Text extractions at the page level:
- - - - - - -

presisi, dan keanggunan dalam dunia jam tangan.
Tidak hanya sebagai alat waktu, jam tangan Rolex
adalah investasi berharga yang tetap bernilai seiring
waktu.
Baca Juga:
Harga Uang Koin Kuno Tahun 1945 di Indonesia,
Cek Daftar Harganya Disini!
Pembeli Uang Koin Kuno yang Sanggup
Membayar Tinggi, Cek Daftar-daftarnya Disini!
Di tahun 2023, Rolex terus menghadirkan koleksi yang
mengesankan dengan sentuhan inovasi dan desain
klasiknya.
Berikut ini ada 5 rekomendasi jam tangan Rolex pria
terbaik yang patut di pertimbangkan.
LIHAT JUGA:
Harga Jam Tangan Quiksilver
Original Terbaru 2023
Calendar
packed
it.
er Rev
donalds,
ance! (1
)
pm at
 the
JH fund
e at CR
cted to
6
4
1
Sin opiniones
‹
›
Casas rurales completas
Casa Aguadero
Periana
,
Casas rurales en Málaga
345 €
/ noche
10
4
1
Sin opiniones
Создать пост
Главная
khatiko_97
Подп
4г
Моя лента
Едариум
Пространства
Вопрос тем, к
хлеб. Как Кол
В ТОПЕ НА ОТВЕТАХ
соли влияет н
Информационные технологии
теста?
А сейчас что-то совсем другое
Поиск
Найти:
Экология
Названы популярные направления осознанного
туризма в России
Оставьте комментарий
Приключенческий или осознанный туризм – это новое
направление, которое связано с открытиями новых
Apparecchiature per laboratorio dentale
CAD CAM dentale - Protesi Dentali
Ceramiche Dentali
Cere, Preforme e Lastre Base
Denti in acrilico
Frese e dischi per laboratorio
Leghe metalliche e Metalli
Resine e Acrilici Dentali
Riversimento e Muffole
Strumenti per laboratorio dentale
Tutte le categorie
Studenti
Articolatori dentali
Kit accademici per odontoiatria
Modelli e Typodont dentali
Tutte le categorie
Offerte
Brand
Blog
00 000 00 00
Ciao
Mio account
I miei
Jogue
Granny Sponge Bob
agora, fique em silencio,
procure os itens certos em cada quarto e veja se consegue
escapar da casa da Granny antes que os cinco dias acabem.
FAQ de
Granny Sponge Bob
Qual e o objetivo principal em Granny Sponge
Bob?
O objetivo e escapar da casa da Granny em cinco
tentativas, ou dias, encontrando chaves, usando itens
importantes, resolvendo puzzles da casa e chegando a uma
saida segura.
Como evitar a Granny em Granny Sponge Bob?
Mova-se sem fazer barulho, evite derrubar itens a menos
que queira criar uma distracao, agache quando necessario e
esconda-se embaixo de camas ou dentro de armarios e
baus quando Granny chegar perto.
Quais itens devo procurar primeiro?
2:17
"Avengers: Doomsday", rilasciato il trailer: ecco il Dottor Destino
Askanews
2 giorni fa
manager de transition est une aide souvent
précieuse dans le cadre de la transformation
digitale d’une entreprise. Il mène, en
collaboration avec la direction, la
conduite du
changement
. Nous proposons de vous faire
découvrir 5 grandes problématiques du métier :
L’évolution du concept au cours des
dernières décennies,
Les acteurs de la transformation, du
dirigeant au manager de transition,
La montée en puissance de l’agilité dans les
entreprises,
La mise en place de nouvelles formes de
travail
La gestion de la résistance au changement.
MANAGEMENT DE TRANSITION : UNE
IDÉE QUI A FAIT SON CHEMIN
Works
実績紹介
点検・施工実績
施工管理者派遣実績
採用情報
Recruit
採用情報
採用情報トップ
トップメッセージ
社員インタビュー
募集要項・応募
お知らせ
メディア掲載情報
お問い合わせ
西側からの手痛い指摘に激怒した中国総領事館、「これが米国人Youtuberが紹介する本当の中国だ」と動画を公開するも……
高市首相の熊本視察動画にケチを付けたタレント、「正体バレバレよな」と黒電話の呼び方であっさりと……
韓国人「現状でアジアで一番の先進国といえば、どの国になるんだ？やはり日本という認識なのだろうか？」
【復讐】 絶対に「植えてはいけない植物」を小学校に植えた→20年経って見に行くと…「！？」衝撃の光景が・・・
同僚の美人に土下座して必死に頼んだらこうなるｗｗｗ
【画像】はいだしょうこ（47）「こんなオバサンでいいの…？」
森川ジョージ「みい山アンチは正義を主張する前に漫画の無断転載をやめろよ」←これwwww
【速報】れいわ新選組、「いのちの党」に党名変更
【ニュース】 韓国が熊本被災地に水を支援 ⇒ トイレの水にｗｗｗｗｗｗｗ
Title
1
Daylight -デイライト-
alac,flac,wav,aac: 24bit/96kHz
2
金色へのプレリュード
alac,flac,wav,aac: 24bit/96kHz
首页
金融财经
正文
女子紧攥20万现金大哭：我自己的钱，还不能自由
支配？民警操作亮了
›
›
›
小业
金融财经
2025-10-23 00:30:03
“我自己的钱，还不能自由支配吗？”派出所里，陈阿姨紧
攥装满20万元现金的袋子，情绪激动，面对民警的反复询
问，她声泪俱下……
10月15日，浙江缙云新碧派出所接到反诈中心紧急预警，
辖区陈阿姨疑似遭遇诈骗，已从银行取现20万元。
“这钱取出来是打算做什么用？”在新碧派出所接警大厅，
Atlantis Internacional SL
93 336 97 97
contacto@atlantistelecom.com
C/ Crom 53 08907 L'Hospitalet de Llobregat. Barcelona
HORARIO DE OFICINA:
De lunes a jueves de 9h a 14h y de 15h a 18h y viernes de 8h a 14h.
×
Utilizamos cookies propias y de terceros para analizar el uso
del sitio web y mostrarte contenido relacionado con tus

- - - - - - -

About this exercise
Return every line of the entries from the very first one down to the line that contains "Pembeli Uang Koin Kuno yang Sanggup", including that line, keeping each line as it appears.

Response area
presisi, dan keanggunan dalam dunia jam tangan.
Tidak hanya sebagai alat waktu, jam tangan Rolex
adalah investasi berharga yang tetap bernilai seiring
waktu.
Baca Juga:
Harga Uang Koin Kuno Tahun 1945 di Indonesia,
Cek Daftar Harganya Disini!
Pembeli Uang Koin Kuno yang Sanggup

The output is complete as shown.